• REQUIRED WORK:
1. Answer these from the Koh Chang text:
(a) What was the total bill for lunch at the roadside restaurant?
(b) How often does the car ferry run, and between what hours?
(c) Where are serious injuries on the island sent?
2. Summarize the Koh Chang text in two sentences.

When Koh Chang Gets Under Your Skin
I did not expect Koh Chang to be the island I thought about months later. I had come for a few days as a detour between Bangkok and Cambodia, planning to check the beaches and move on. Instead I found myself extending, then extending again, drawn in by the combination of wildness and ease that the island manages so naturally. One morning I hiked to Klong Plu waterfall alone, swam in the cold pool beneath the cascade while sunlight filtered through the canopy, and walked back to the beach in time for lunch at a roadside restaurant where the total bill was 120 THB ($3.40). That ratio — genuine natural beauty followed by authentic Thai hospitality at honest prices — is what Koh Chang offers every day.
The island has not yet become what Phuket became or what Samui is becoming. Whether it will is anyone’s guess. But right now, in this window, Koh Chang is the Thai island that delivers on the original promise: mountains, jungle, warm water, good food, friendly people, and the time to enjoy all of it without fighting crowds or emptying your wallet. Come before the secret gets out.
Our Pro Tips
- Logistics & Getting There: Buses from Bangkok's Eastern Bus Terminal (Ekkamai) to Trat run three times daily for 260-300 THB ($7.40-8.50), taking about 5 hours. From Trat, songthaews shuttle to Centerpoint or Ao Thammachat ferry piers (50-80 THB). The car ferry runs every 30-45 minutes from 6:30 AM to 7 PM (80 THB for passengers, 120 THB with a vehicle). Bangkok Airways flies to Trat Airport (TDX) in 1 hour for 2,500-5,000 THB. Private minivans from Bangkok cost 350-500 THB per person.
- Best Time to Visit: November to March is peak dry season — sunny, low humidity, calm seas for snorkeling and island-hopping. April is hot but still dry. May through October is monsoon season with heavy afternoon rain and rough seas on the west coast. The island stays open year-round but some businesses close June to September. Avoid late September and October for the heaviest rain.
- Getting Around: Rent a scooter for 200-300 THB/day — the main road is a single loop along the west coast and is easy to navigate but has steep hills and sharp curves in places. Shared songthaews run the coast road for 50-100 THB. No Grab on the island. Taxis are available but negotiate fares in advance. The drive from White Sand Beach to Bang Bao takes about 45 minutes.
- Money & ATMs: ATMs at White Sand Beach, Klong Prao, and Kai Bae (220 THB foreign fee per withdrawal). Bangkok Bank and Kasikorn have branches near White Sand Beach. Most mid-range hotels and restaurants accept credit cards. Night markets, small restaurants, and songthaews are cash only. Daily budget: 800-6,500 THB ($25-180).
- Safety & Health: Koh Chang is very safe. The biggest risk is scooter accidents on the hilly roads — wear a helmet and take the steep sections slowly. A medical clinic operates near White Sand Beach; serious injuries go to Trat Hospital on the mainland (ferry + ambulance). Jellyfish can appear October to January — check for warning signs. Drink bottled water only. Mosquito repellent is essential near the mangroves and waterfalls.

Collected data

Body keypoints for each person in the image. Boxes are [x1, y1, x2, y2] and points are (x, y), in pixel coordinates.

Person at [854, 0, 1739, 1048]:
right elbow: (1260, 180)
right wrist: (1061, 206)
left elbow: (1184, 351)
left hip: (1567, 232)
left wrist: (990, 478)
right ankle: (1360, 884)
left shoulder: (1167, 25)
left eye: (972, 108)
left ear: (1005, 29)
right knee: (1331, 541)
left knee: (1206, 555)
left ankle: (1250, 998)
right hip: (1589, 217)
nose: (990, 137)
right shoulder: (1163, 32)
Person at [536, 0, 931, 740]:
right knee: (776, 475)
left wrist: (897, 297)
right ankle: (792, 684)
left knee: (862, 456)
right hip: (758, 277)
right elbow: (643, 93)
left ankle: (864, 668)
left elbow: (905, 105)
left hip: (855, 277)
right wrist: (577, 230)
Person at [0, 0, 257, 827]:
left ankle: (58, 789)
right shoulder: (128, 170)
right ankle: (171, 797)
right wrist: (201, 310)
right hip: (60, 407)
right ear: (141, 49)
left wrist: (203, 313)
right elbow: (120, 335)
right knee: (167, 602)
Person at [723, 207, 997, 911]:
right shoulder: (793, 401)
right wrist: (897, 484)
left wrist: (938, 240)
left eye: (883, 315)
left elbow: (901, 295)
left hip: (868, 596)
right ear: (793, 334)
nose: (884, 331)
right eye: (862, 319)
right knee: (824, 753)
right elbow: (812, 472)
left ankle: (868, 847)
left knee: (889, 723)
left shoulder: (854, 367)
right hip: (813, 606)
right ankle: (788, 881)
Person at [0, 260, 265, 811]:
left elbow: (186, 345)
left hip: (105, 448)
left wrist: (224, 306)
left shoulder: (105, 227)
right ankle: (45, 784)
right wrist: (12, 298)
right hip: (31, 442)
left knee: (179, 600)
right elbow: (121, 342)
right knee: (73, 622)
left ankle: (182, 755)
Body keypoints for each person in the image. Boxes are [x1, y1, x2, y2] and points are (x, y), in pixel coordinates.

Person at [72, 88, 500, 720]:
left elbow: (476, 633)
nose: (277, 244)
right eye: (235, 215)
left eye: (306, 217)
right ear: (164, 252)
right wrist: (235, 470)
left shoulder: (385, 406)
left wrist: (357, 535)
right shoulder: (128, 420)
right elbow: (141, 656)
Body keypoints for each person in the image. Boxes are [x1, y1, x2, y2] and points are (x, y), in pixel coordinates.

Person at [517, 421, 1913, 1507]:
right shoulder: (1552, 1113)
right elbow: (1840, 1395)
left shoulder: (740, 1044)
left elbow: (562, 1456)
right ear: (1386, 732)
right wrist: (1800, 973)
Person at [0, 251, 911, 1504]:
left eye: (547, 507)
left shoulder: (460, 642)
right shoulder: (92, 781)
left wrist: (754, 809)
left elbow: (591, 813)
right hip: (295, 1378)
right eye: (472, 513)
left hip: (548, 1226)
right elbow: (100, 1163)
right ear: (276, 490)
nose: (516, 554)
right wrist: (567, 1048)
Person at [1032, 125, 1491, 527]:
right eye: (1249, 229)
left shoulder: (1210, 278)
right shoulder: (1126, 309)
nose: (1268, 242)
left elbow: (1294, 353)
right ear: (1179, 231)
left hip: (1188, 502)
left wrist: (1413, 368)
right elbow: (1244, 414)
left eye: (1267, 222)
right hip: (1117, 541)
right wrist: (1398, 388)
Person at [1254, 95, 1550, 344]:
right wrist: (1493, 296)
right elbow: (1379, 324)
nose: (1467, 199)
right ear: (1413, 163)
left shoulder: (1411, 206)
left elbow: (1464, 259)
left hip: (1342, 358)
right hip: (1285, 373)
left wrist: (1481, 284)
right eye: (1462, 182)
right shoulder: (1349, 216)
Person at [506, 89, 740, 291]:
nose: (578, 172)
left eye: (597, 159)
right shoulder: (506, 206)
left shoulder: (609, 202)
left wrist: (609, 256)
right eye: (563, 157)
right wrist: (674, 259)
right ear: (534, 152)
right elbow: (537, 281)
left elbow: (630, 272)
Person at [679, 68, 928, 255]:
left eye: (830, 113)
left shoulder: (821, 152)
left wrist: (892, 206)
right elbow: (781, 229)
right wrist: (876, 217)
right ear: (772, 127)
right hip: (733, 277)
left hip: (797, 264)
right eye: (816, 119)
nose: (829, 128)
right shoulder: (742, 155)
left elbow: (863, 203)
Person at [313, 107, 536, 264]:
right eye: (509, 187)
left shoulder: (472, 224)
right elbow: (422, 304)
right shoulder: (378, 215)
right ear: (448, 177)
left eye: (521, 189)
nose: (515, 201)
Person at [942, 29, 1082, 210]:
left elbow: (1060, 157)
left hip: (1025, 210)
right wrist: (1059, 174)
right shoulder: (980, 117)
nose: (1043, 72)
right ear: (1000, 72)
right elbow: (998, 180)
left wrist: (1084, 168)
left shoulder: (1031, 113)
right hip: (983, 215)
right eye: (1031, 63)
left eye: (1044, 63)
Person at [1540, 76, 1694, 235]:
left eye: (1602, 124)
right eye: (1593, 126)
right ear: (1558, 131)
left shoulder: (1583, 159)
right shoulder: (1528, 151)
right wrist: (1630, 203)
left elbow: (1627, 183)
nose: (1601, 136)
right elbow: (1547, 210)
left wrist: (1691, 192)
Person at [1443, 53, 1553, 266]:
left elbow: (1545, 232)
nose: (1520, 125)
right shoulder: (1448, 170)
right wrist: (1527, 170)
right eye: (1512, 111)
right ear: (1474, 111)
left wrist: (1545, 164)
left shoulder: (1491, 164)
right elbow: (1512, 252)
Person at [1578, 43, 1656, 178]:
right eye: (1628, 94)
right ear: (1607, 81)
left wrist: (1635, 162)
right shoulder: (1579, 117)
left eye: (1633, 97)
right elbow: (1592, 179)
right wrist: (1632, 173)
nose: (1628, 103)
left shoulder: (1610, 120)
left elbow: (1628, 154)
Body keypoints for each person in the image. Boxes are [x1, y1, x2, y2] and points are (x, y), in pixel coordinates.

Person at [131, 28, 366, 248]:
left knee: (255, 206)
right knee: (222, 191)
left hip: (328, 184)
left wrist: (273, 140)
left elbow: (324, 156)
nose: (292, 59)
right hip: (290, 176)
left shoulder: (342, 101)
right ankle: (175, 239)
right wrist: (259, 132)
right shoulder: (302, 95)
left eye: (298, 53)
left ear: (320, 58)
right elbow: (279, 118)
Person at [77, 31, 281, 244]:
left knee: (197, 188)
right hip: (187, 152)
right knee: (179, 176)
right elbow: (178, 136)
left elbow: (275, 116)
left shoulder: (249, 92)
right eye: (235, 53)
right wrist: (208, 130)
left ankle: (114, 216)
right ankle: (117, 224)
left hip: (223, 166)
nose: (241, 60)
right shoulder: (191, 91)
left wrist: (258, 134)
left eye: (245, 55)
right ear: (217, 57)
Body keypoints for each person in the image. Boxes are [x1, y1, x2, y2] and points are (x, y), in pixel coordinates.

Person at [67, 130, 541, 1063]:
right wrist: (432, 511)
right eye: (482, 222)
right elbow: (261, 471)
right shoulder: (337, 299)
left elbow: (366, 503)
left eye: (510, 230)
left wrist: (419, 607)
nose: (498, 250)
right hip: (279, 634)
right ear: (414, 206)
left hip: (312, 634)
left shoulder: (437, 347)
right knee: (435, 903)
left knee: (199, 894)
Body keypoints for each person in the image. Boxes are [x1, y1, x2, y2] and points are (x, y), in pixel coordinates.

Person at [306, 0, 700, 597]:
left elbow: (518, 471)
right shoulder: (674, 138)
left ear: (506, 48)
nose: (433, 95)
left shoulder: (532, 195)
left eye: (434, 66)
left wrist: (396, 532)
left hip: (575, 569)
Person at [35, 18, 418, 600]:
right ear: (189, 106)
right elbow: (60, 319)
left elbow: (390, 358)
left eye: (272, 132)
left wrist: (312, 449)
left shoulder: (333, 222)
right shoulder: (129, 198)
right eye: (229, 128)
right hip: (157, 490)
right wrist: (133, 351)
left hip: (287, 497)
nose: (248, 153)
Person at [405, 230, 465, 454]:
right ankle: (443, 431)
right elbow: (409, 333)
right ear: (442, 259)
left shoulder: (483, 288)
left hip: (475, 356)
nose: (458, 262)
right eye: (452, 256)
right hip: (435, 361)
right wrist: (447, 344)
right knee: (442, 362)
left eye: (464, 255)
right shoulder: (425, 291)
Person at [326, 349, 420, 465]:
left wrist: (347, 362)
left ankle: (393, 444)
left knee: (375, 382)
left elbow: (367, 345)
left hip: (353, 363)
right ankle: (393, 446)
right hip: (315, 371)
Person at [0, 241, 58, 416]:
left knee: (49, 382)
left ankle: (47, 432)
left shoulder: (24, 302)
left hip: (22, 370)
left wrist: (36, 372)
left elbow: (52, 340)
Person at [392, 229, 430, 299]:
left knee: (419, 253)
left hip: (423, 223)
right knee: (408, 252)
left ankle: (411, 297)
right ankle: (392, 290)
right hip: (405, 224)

• SOLUTIONS IN ORDER:
1.
(a) 120 THB ($3.40).
(b) Every 30-45 minutes, from 6:30 AM to 7 PM.
(c) To Trat Hospital on the mainland, by ferry and ambulance.

2. The writer came to Koh Chang for a short detour between Bangkok and Cambodia but kept extending the stay, praising the island's natural beauty, Thai hospitality and honest prices and urging readers to come before the secret gets out. Tips follow on reaching the island from Bangkok, the November-to-March dry season, getting around by scooter or songthaew, ATMs and cash-only places, and safety, where the biggest risk is scooter accidents on the hilly roads.